■ **Instructions to follow**
Only the lines below from the one that contains "right shoulder: (141, 229)" through the one that contains "right eye: (72, 91)" should appear in your answer, exact and without pictures.

Extracted records:
+++
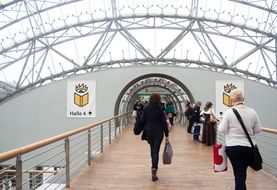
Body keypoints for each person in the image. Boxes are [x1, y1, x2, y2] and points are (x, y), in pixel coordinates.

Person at [218, 89, 262, 190]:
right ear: (243, 99)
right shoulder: (252, 112)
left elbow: (222, 129)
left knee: (239, 175)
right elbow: (258, 130)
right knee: (242, 174)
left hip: (233, 147)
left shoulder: (229, 112)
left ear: (232, 99)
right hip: (248, 148)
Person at [141, 93, 169, 182]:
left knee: (152, 149)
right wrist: (167, 134)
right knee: (155, 151)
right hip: (158, 132)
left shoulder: (145, 109)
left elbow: (142, 120)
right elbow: (164, 123)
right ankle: (154, 169)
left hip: (149, 132)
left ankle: (153, 167)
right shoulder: (160, 109)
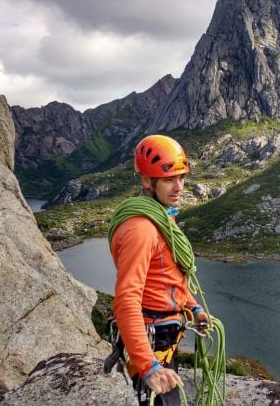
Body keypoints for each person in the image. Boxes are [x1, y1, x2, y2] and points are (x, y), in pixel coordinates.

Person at [108, 134, 210, 406]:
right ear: (146, 181)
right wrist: (147, 365)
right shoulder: (141, 229)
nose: (178, 187)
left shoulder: (163, 219)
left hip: (165, 336)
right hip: (152, 341)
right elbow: (126, 299)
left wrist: (193, 307)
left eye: (181, 177)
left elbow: (167, 278)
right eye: (168, 179)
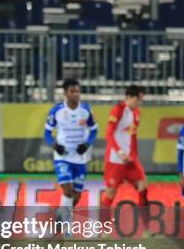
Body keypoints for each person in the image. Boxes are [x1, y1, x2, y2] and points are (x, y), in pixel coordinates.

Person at [44, 78, 98, 225]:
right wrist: (54, 145)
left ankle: (59, 217)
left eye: (78, 91)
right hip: (63, 156)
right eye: (72, 91)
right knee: (67, 190)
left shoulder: (86, 111)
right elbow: (47, 133)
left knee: (76, 196)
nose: (76, 94)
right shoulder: (57, 111)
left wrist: (87, 144)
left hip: (80, 157)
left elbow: (94, 131)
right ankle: (62, 224)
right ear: (66, 93)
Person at [101, 85, 148, 217]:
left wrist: (133, 155)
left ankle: (145, 227)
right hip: (115, 160)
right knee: (111, 193)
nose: (139, 103)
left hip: (130, 159)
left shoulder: (136, 113)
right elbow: (108, 134)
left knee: (143, 186)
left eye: (141, 100)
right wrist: (120, 152)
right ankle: (103, 229)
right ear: (129, 97)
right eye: (137, 100)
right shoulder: (118, 110)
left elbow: (132, 135)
+++
■ **Written answer**
right shoulder: (141, 229)
nose: (178, 187)
left shoulder: (163, 219)
left hip: (165, 336)
right hip: (152, 341)
right elbow: (126, 299)
left wrist: (193, 307)
left eye: (181, 177)
left elbow: (167, 278)
right eye: (168, 179)
Body keypoints for each person in the image. Boxes are [x1, y1, x2, y2] and points are (x, y), in pixel coordinates.

Person at [44, 78, 98, 225]:
right wrist: (54, 145)
left ankle: (59, 217)
left eye: (78, 91)
right hip: (63, 156)
right eye: (72, 91)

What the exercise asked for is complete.